Garlic in our diet is often touted as a cure all, especially to fortify us against winter ills – but cooking it diminishes its healing chemistry, so here is a handy and very tasty way to get your raw on.

Quick blitz Raw Garlic Pesto – To a blender or food processor add 2 cloves of crushed garlic, 1 cup of basil, 1/3 cups grated Parmesan or Pecorino cheese, 1 tablespoon of pine nuts, 2 tablespoons of lemon juice, 2 tablespoons of olive oil, a pinch of black pepper. Quick whizz. Depending on the moisture levels in the basil – If too thick add a drop of water or a little extra oil to loosen to a preferred consistency. Will keep in fridge for a few days but best consumed within 3 days.

Some of the reticence to use fresh garlic is that it can linger on the breath – but chlorophyll binds to sulphur compounds and helps neutralize much of the odour. So making a raw garlic pesto is not only availing of the raw but it’s using basil with plenty of chlorophyll to make it much easier to consume and stay social.

Health benefits: Garlic’s botanical name is Allium sativum – ‘allium’ reminds us that it is in the onion family and has that particular flavour and aroma profile – which is due to its potent content of sulphur compounds. Those compounds can correct the balance of good and bad bacteria in the gut biome, balance the good and bad cholesterol in your bloodstream, cleanse and strengthen red blood cells and improve the efficiency of white blood cells – so a big health kick. It also contains selenium and zinc, two mineral drivers of our immune system and utilized in how our body repairs and replenishes itself.

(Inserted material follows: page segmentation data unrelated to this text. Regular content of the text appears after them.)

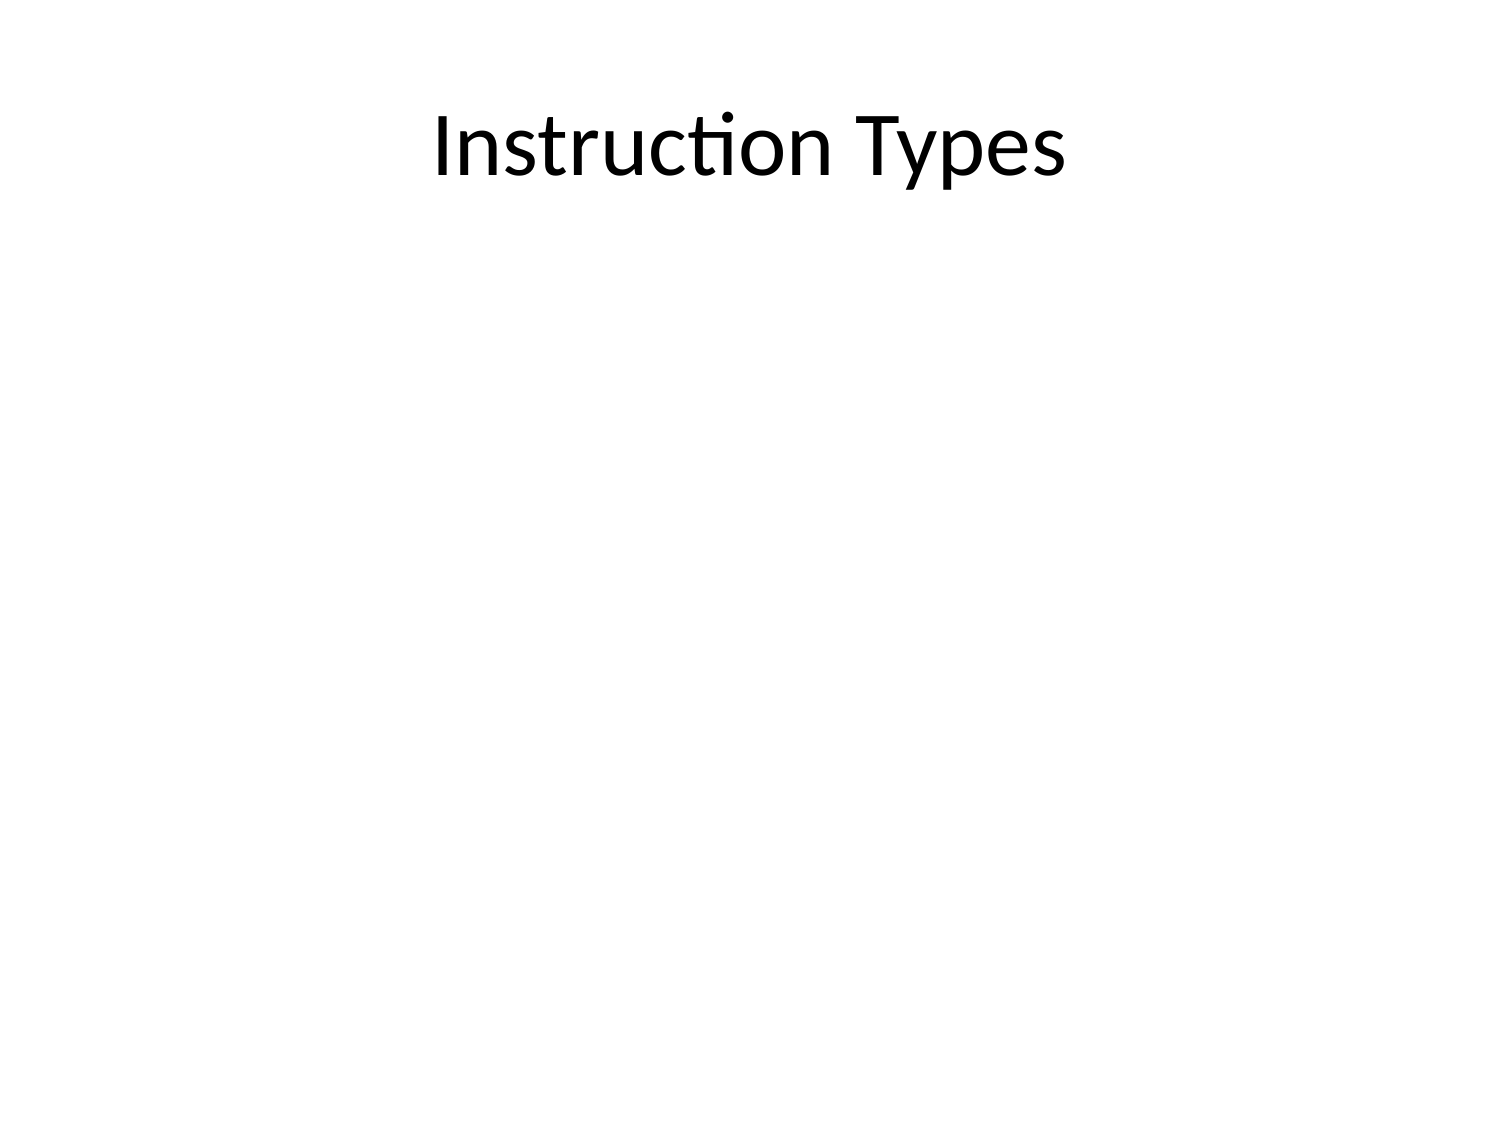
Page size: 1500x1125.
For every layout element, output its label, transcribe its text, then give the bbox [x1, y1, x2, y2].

title Instruction Types [75, 45, 1425, 233]
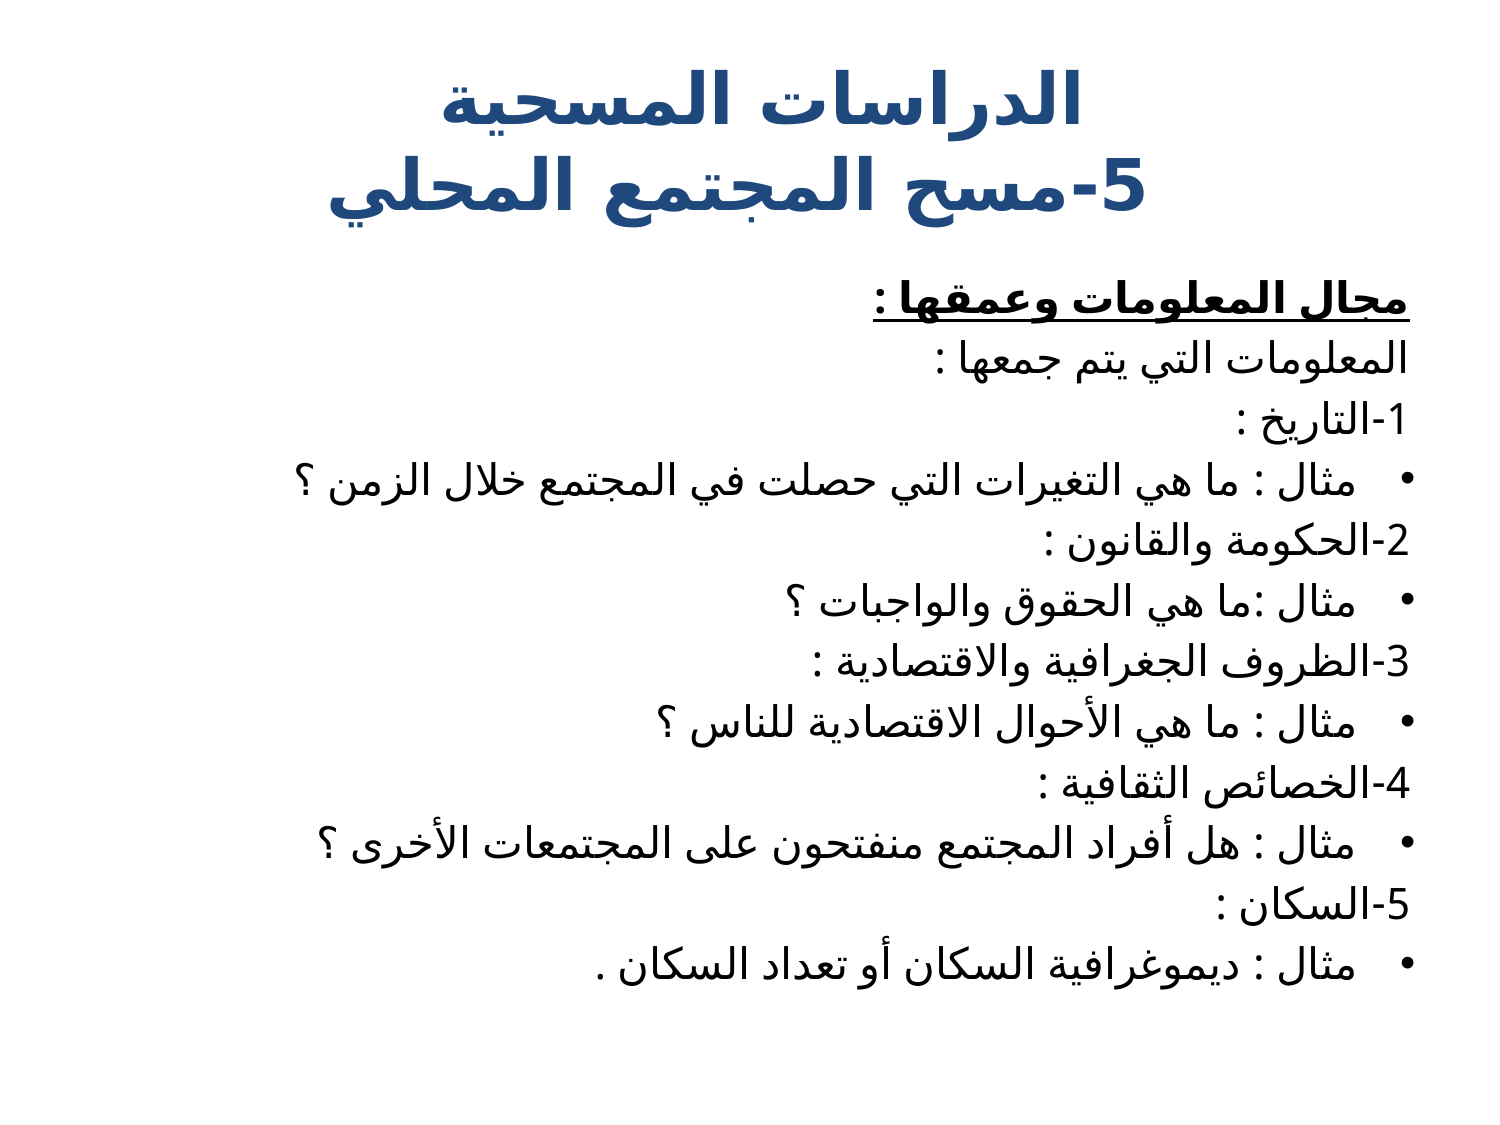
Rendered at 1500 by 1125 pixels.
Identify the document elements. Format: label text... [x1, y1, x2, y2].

list مجال المعلومات وعمقها : المعلومات التي يتم جمعها : 1-التاريخ : مثال : ما هي التغيرات التي حصلت في المجتمع خلال الزمن ؟ 2-الحكومة والقانون : مثال :ما هي الحقوق والواجبات ؟ 3-الظروف الجغرافية والاقتصادية : مثال : ما هي الأحوال الاقتصادية للناس ؟ 4-الخصائص الثقافية : مثال : هل أفراد المجتمع منفتحون على المجتمعات الأخرى ؟ 5-السكان : مثال : ديموغرافية السكان أو تعداد السكان . [75, 262, 1425, 1005]
title الدراسات المسحية 5-مسح المجتمع المحلي [75, 45, 1425, 233]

sativum denotes ‘cultivated’ and it has been welcomed and sustained as culinary and medicinal crop for thousands of years. Garlic features in both Mesopotamian writings and Egyptian art from 3000 B.C. and in every herbal written since – most of that context was as healing agent; Topically used to remedy fungal infections and even employed in oils as a hair cosmetic but most popular of all – eaten to bring vigour and vitality.

If I may add a modern caveat – garlic increases immune function and so moderation/ caution is required if you have an autoimmune condition. That doesn’t mean avoid altogether, it just means not every day.